A multispecies test of source–sink indicators to prioritize habitat for declining populations

For species at risk of decline or extinction in source–sink systems, sources are an obvious target for habitat protection actions. However, the way in which source habitats are identified and prioritized can reduce the effectiveness of conservation actions. Although sources and sinks are conceptually defined using both demographic and movement criteria, simplifications are often required in systems with limited data. To assess the conservation outcomes of alternative source metrics and resulting prioritizations, we simulated population dynamics and extinction risk for 3 endangered species. Using empirically based habitat population models, we linked habitat maps with measured site‐ or habitat‐specific demographic conditions, movement abilities, and behaviors. We calculated source–sink metrics over a range of periods of data collection and prioritized consistently high‐output sources for conservation. We then tested whether prioritized patches identified the habitats that most affected persistence by removing them and measuring the population response. Conservation decisions based on different source–sink metrics and durations of data collection affected species persistence. Shorter time series obscured the ability of metrics to identify influential habitats, particularly in temporally variable and slowly declining populations. Data‐rich source–sink metrics that included both demography and movement information did not always identify the habitats with the greatest influence on extinction risk.

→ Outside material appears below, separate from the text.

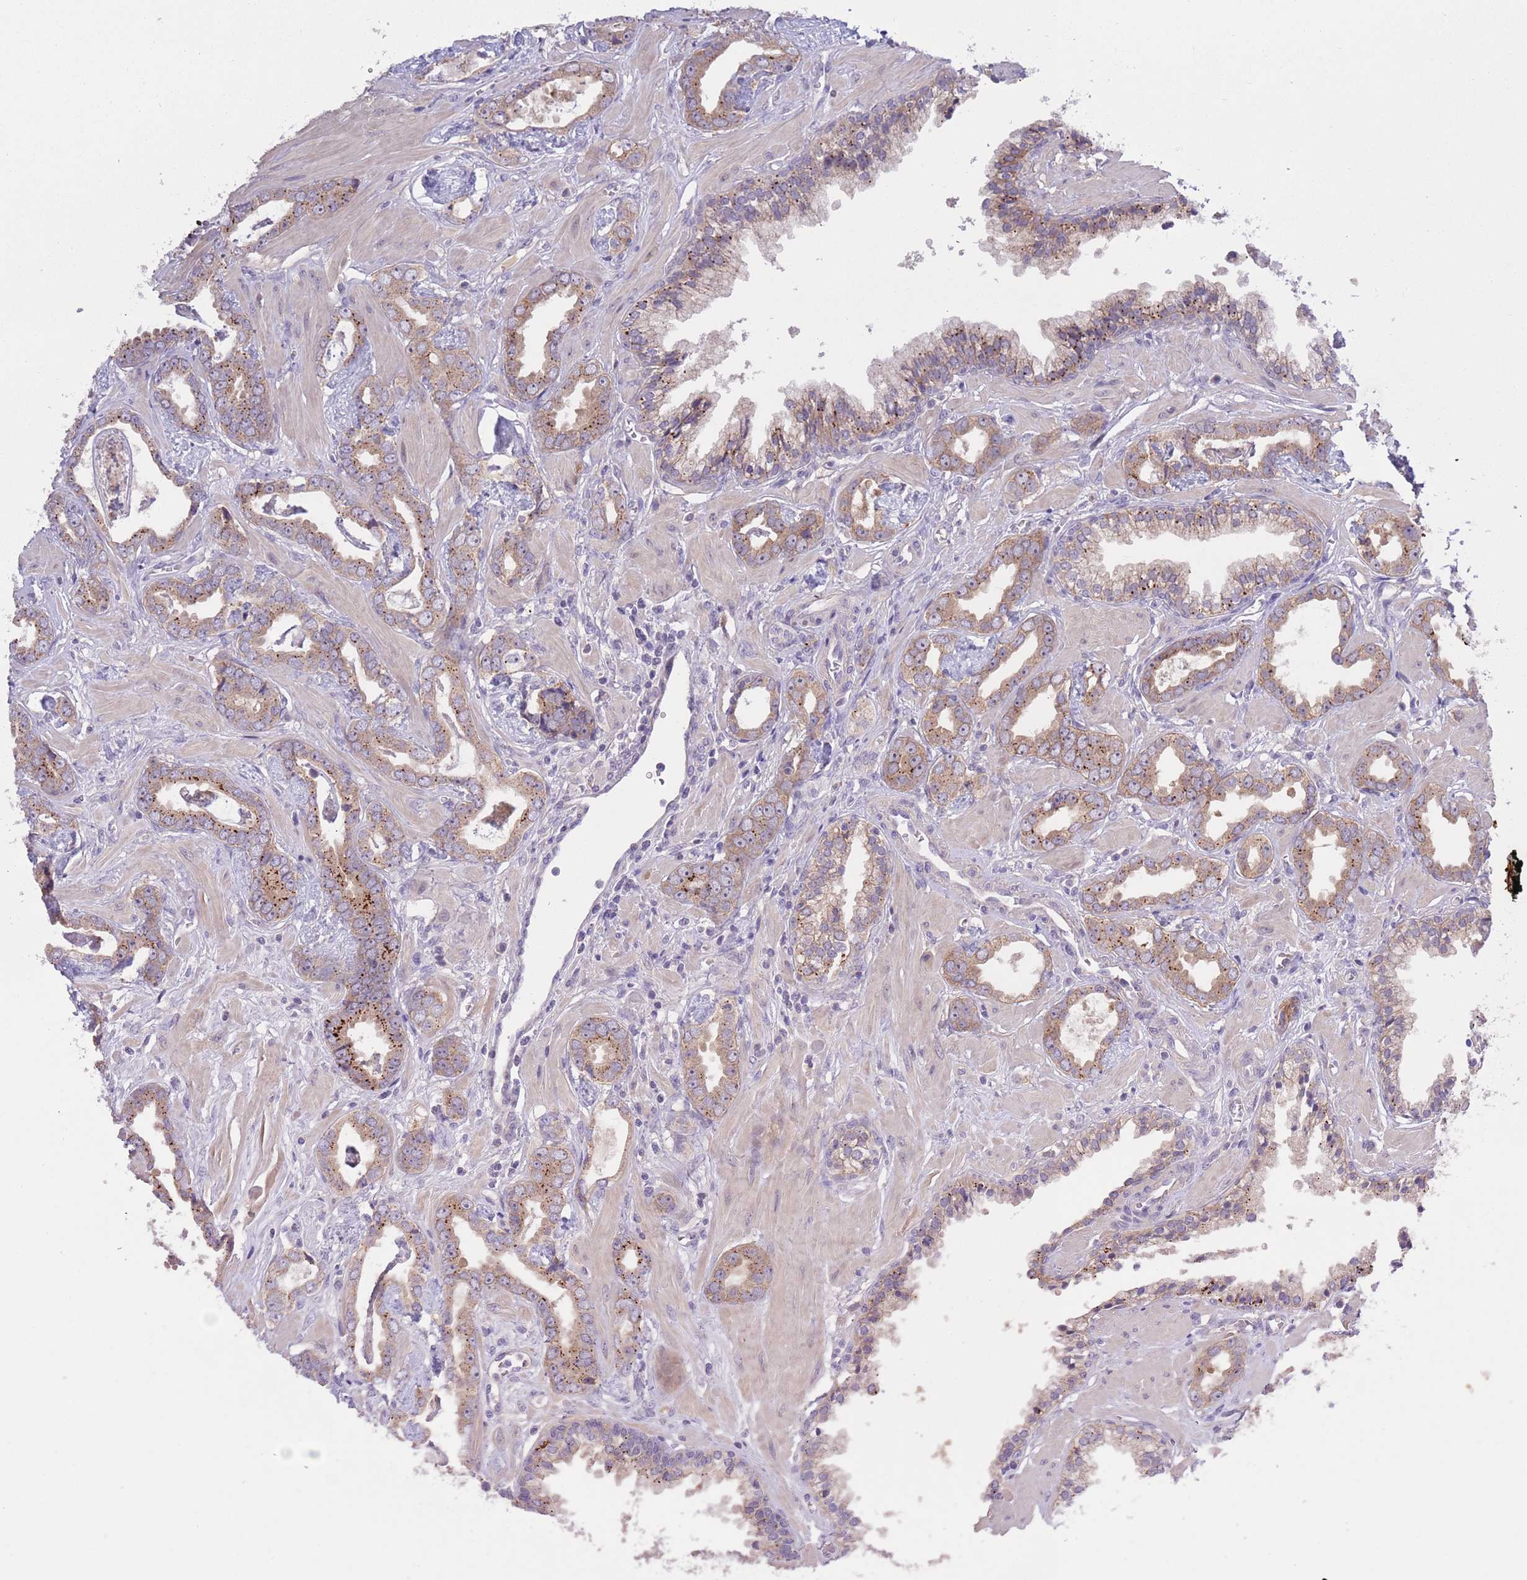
{"staining": {"intensity": "moderate", "quantity": ">75%", "location": "cytoplasmic/membranous"}, "tissue": "prostate cancer", "cell_type": "Tumor cells", "image_type": "cancer", "snomed": [{"axis": "morphology", "description": "Adenocarcinoma, Low grade"}, {"axis": "topography", "description": "Prostate"}], "caption": "Prostate low-grade adenocarcinoma stained with immunohistochemistry (IHC) reveals moderate cytoplasmic/membranous staining in about >75% of tumor cells. Nuclei are stained in blue.", "gene": "SHROOM3", "patient": {"sex": "male", "age": 60}}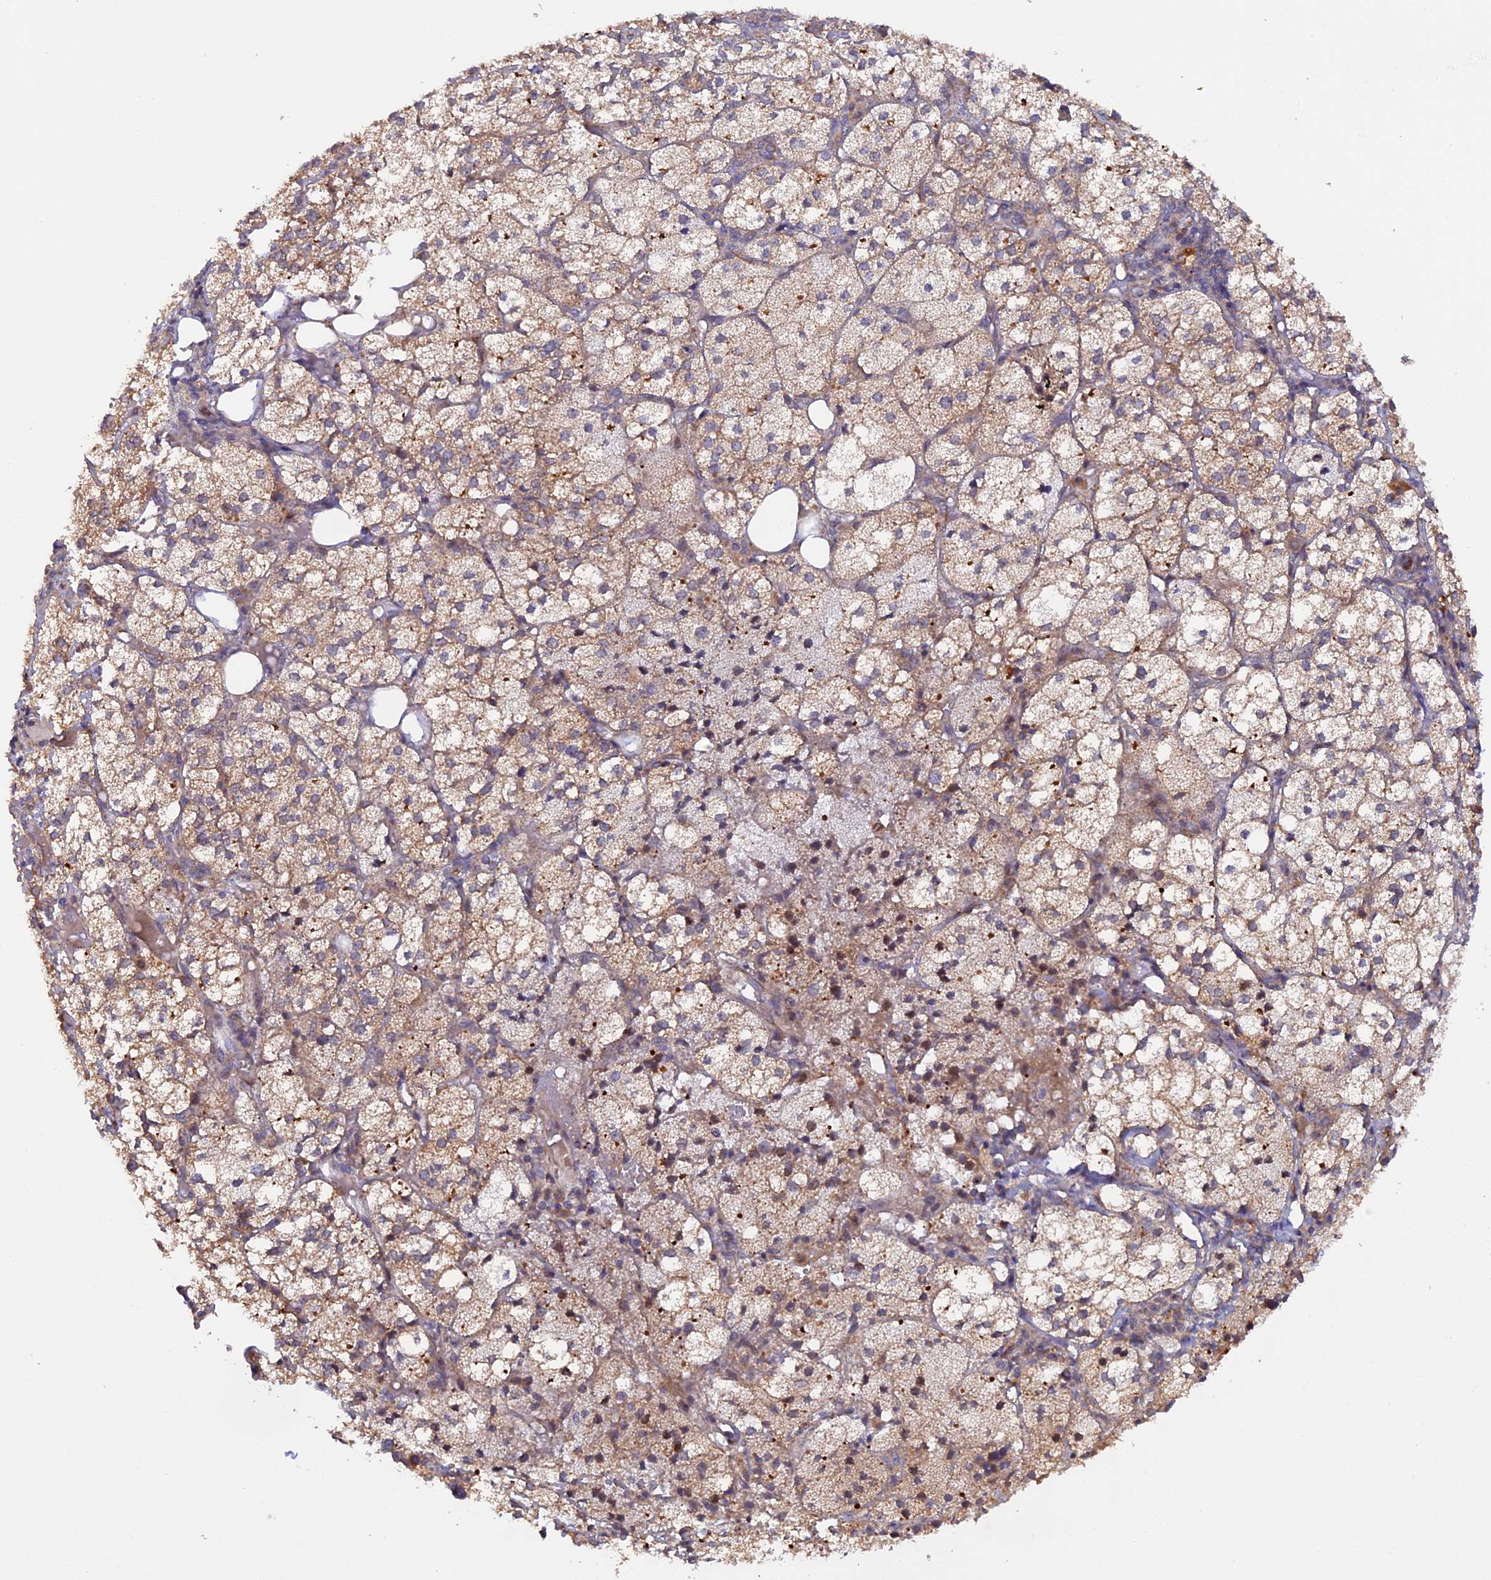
{"staining": {"intensity": "moderate", "quantity": ">75%", "location": "cytoplasmic/membranous"}, "tissue": "adrenal gland", "cell_type": "Glandular cells", "image_type": "normal", "snomed": [{"axis": "morphology", "description": "Normal tissue, NOS"}, {"axis": "topography", "description": "Adrenal gland"}], "caption": "The photomicrograph demonstrates a brown stain indicating the presence of a protein in the cytoplasmic/membranous of glandular cells in adrenal gland. Using DAB (brown) and hematoxylin (blue) stains, captured at high magnification using brightfield microscopy.", "gene": "FERMT1", "patient": {"sex": "female", "age": 61}}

In some declining populations, patch abundance better predicted influential habitats for short‐term regional persistence. Because source–sink metrics (i.e., births minus deaths; births and immigrations minus deaths and emigration) describe net population conditions and cancel out gross population counts, they may not adequately identify influential habitats in declining populations. For many nonequilibrium populations, new metrics that maintain the counts of individual births, deaths, and movement may provide additional insight into habitats that most influence persistence.